(ACTION ITEM) Write out every one of the lines below word for word, leaving out the pictures.
■ ■ ■ ■ ■ ■ ■
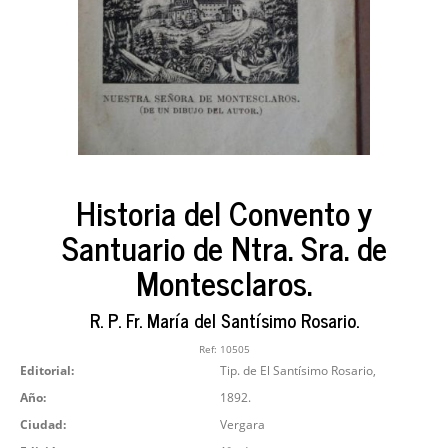
Historia del Convento y
Santuario de Ntra. Sra. de
Montesclaros.
R. P. Fr. María del Santísimo Rosario.
Ref:
10505
Editorial:
Tip. de El Santísimo Rosario,
Año:
1892.
Ciudad:
Vergara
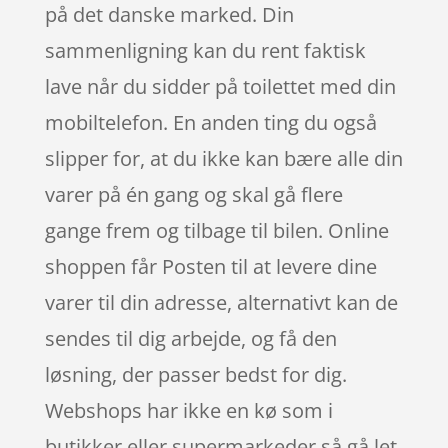
på det danske marked. Din
sammenligning kan du rent faktisk
lave når du sidder på toilettet med din
mobiltelefon. En anden ting du også
slipper for, at du ikke kan bære alle din
varer på én gang og skal gå flere
gange frem og tilbage til bilen. Online
shoppen får Posten til at levere dine
varer til din adresse, alternativt kan de
sendes til dig arbejde, og få den
løsning, der passer bedst for dig.
Webshops har ikke en kø som i
butikker eller supermarkeder så gå let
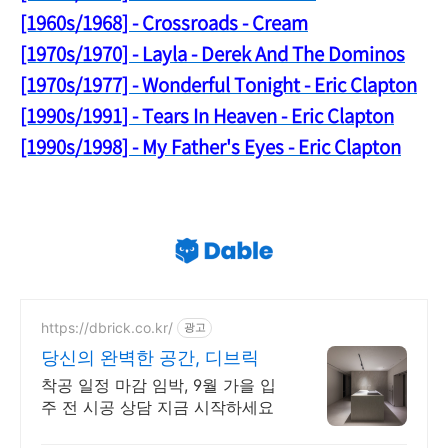
[1960s/1968] - Crossroads - Cream
[1970s/1970] - Layla - Derek And The Dominos
[1970s/1977] - Wonderful Tonight - Eric Clapton
[1990s/1991] - Tears In Heaven - Eric Clapton
[1990s/1998] - My Father's Eyes - Eric Clapton
https://dbrick.co.kr/
광고
당신의 완벽한 공간, 디브릭
착공 일정 마감 임박, 9월 가을 입
주 전 시공 상담 지금 시작하세요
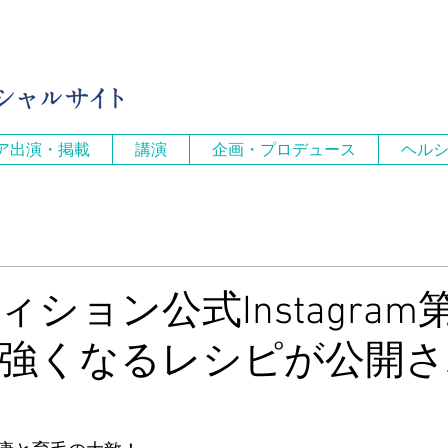
ア出演・掲載
講演
企画・プロデュース
ヘル
ション公式Instagram
強くなるレシピが公開さ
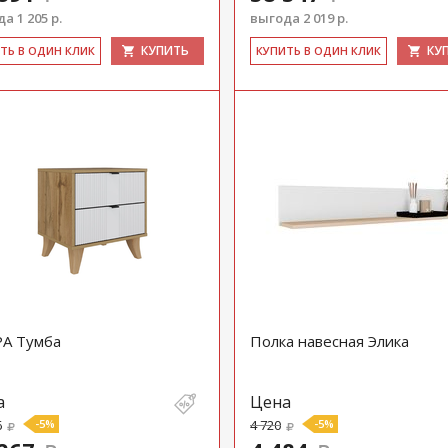
а 1 205 р.
выгода 2 019 р.
КУПИТЬ
КУ
ИТЬ В ОДИН КЛИК
КУ­ПИТЬ В ОДИН КЛИК
А Тумба
Полка навесная Элика
а
Цена
6
-5%
4 720
-5%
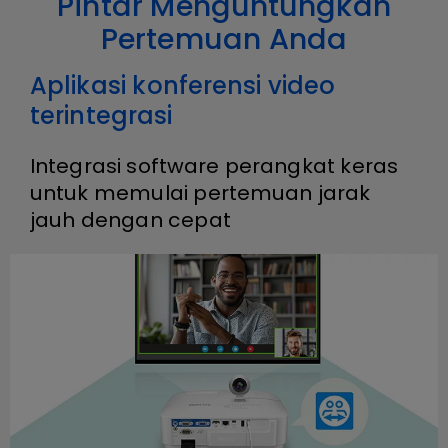
Pintar Menguntungkan
Pertemuan Anda
Aplikasi konferensi video
terintegrasi
Integrasi software perangkat keras
untuk memulai pertemuan jarak
jauh dengan cepat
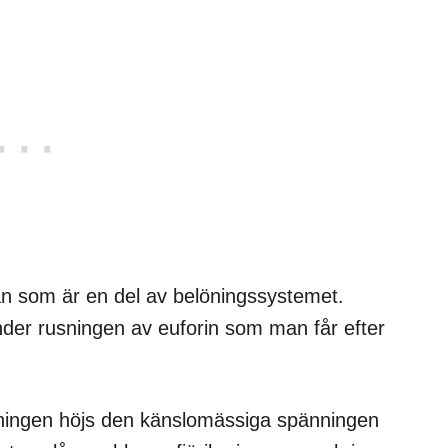
n som är en del av belöningssystemet.
nder rusningen av euforin som man får efter
skningen höjs den känslomässiga spänningen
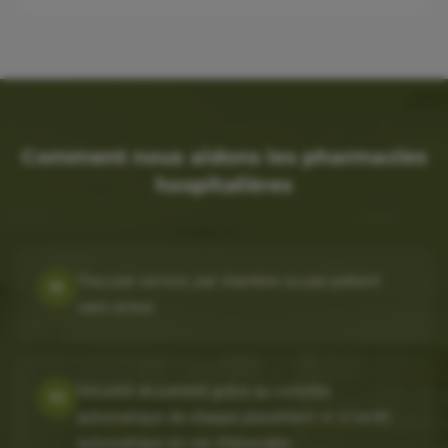
Comment nous aidons les pharmacies
hospitalières
Triez par service, par chambre ou par patient
01
sans erreur.
Sécurité du patient grâce au contrôle
02
automatique de chaque placement et à l'arrêt
automatique en cas d'anomalie.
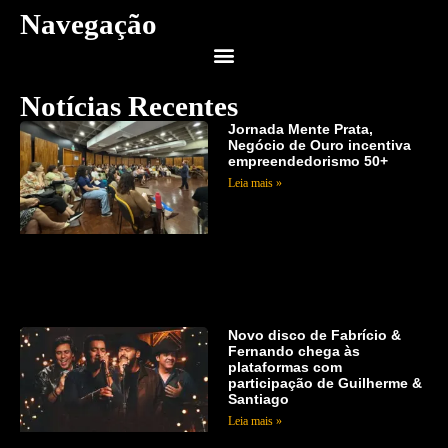
Navegação
Notícias Recentes
Jornada Mente Prata,
Negócio de Ouro incentiva
empreendedorismo 50+
Leia mais »
Novo disco de Fabrício &
Fernando chega às
plataformas com
participação de Guilherme &
Santiago
Leia mais »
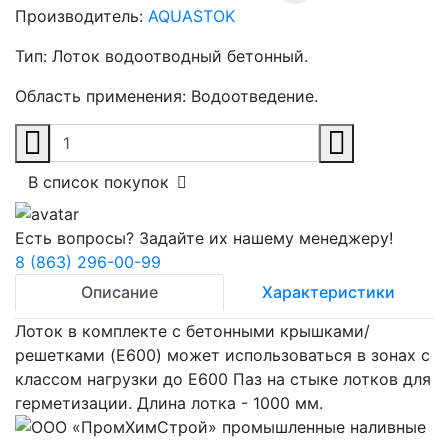
Производитель:
AQUASTOK
Тип:
Лоток водоотводный бетонный.
Область применения:
Водоотведение.
В список покупок
Есть вопросы? Задайте их нашему менеджеру!
8 (863) 296-00-99
Описание
Характеристики
Лоток в комплекте с бетонными крышками/
решетками (E600) может использоваться в зонах с
классом нагрузки до E600 Паз на стыке лотков для
герметизации. Длина лотка - 1000 мм.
■ ■ ■ ■ ■ ■ ■
(ANSWER SECTION)
Historia del Convento y
Santuario de Ntra. Sra. de
Montesclaros.
R. P. Fr. María del Santísimo Rosario.
Ref:
10505
Editorial:
Tip. de El Santísimo Rosario,
Año:
1892.
Ciudad:
Vergara
på det danske marked. Din
sammenligning kan du rent faktisk
lave når du sidder på toilettet med din
mobiltelefon. En anden ting du også
slipper for, at du ikke kan bære alle din
varer på én gang og skal gå flere
gange frem og tilbage til bilen. Online
shoppen får Posten til at levere dine
varer til din adresse, alternativt kan de
sendes til dig arbejde, og få den
løsning, der passer bedst for dig.
Webshops har ikke en kø som i
butikker eller supermarkeder så gå let
[1960s/1968] - Crossroads - Cream
[1970s/1970] - Layla - Derek And The Dominos
[1970s/1977] - Wonderful Tonight - Eric Clapton
[1990s/1991] - Tears In Heaven - Eric Clapton
[1990s/1998] - My Father's Eyes - Eric Clapton
https://dbrick.co.kr/
광고
당신의 완벽한 공간, 디브릭
착공 일정 마감 임박, 9월 가을 입
주 전 시공 상담 지금 시작하세요
ア出演・掲載
講演
企画・プロデュース
ヘル
ション公式Instagram
強くなるレシピが公開さ
а 1 205 р.
выгода 2 019 р.
КУПИТЬ
КУ
ИТЬ В ОДИН КЛИК
КУ­ПИТЬ В ОДИН КЛИК
А Тумба
Полка навесная Элика
а
Цена
6
-5%
4 720
-5%
Pintar Menguntungkan
Pertemuan Anda
Aplikasi konferensi video
terintegrasi
Integrasi software perangkat keras
untuk memulai pertemuan jarak
jauh dengan cepat
n som är en del av belöningssystemet.
nder rusningen av euforin som man får efter
skningen höjs den känslomässiga spänningen
Comment nous aidons les pharmacies
hospitalières
Triez par service, par chambre ou par patient
01
sans erreur.
Sécurité du patient grâce au contrôle
02
automatique de chaque placement et à l'arrêt
automatique en cas d'anomalie.
Navegação
Notícias Recentes
Jornada Mente Prata,
Negócio de Ouro incentiva
empreendedorismo 50+
Leia mais »
Novo disco de Fabrício &
Fernando chega às
plataformas com
participação de Guilherme &
Santiago
Leia mais »
Производитель:
AQUASTOK
Тип:
Лоток водоотводный бетонный.
Область применения:
Водоотведение.
В список покупок
Есть вопросы? Задайте их нашему менеджеру!
8 (863) 296-00-99
Описание
Характеристики
Лоток в комплекте с бетонными крышками/
решетками (E600) может использоваться в зонах с
классом нагрузки до E600 Паз на стыке лотков для
герметизации. Длина лотка - 1000 мм.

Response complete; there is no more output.